Wiltshire Council's school places strategy for 2017–2022 identified a need for "significant expansion" of the school, at a date to be determined.

==List of headteachers==
- 2001 – Patricia Shubrook
- 2010 – James Fox
- 2011 – David Nicholson
- 2014 – Ian Tucker
- 2019 – Nick Norgrove and Ralph Plummer (co-headteachers)
- 2020 – Nick Norgrove

==Ofsted==
Ofsted inspection assessments include:

- 2002: "A very effective school, it has the capacity to improve even further"
- 2006: "An effective school which provides a good quality of education for its students who enjoy their learning and achieve well"
- 2009: the report was not as positive, being only "satisfactory"
- 2012: Good
- 2017: Good
- 2022: Good

==Link with the Gambia==
Since 2006, Abbeyfield School has been twinned with Maahad School in The Gambia.

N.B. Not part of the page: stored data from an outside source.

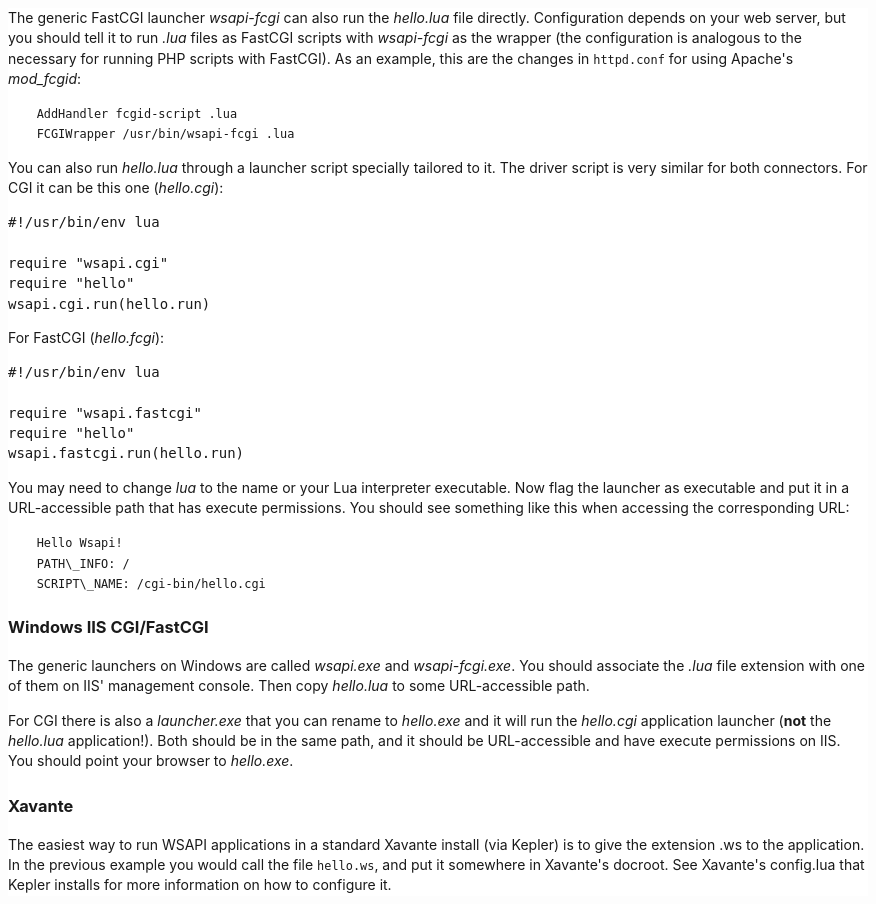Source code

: The generic FastCGI launcher *wsapi-fcgi* can also run the *hello.lua* file
directly. Configuration depends on your web server, but you should tell it to run
*.lua* files as FastCGI scripts with *wsapi-fcgi* as the wrapper (the configuration
is analogous to the necessary for running PHP scripts with FastCGI). As an example,
this are the changes in `httpd.conf` for using Apache's *mod_fcgid*:

        AddHandler fcgid-script .lua
        FCGIWrapper /usr/bin/wsapi-fcgi .lua

You can also run *hello.lua* through a launcher script specially tailored to it. The driver
script is very similar for both connectors. For CGI it can be this one (*hello.cgi*):

<pre class="example">
#!/usr/bin/env lua

require "wsapi.cgi"
require "hello"
wsapi.cgi.run(hello.run)
</pre>

For FastCGI (*hello.fcgi*):

<pre class="example">
#!/usr/bin/env lua

require "wsapi.fastcgi"
require "hello"
wsapi.fastcgi.run(hello.run)
</pre>

You may need to change *lua* to the name or your Lua interpreter executable.
Now flag the launcher as executable and put it in a URL-accessible path that has
execute permissions. You should see something like this when accessing the corresponding URL:

        Hello Wsapi!
        PATH\_INFO: /
        SCRIPT\_NAME: /cgi-bin/hello.cgi

### Windows IIS CGI/FastCGI

The generic launchers on Windows are called *wsapi.exe* and *wsapi-fcgi.exe*. You
should associate the *.lua* file extension with one of them on IIS' management console.
Then copy *hello.lua* to some URL-accessible path.

For CGI there is also a *launcher.exe* that you can rename to *hello.exe* and it
will run the *hello.cgi* application launcher (**not** the *hello.lua* application!).
Both should be in the same path, and it should be URL-accessible and have execute
permissions on IIS. You should point your browser to *hello.exe*.

### Xavante

The easiest way to run WSAPI applications in a standard Xavante install (via Kepler)
is to give the extension .ws to the application. In the previous example you would
call the file `hello.ws`, and put it somewhere in Xavante's docroot. See Xavante's
config.lua that Kepler installs for more information on how to configure it.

It is traditional every year for Year 12 and 13 students to travel to the Gambia to visit the school, help with lessons and spend time with local people. jole rider, an education organisation and registered charity, worked with Abbeyfield to supply refurbished, donated second-hand bicycles and classroom equipment to the school, to help young Gambians gain an education as many live far from the school and need transport in order to get there.

==UK Aerospace Youth Rocketry Challenge==
Since 2010, Abbeyfield School had taken part in the UKAYRoC competition. In the first year only one team was entered. The team passed qualification flights and proceeded to the finals, finally coming 9th overall. The following year, two teams were entered, Quantum and Enigma. Both teams made it to the final, but Enigma suffered from an engine misfire, and only came 15th. Quantum, had a successful launch, and came 5th overall. In 2012, three teams were entered Enigma, Quantum and Omega. Both Omega and Enigma qualified for the UK finals with both teams managing successful launches that placed them in 3rd and 4th positions respectively. All three teams made it to the 2013 finals. In 2015 a team from the school came second, and in 2016 one team came second and one won first overall. The team that came first in the UK finals then went on to finish second in the world final at the Farnborough International Airshow, losing to the US team.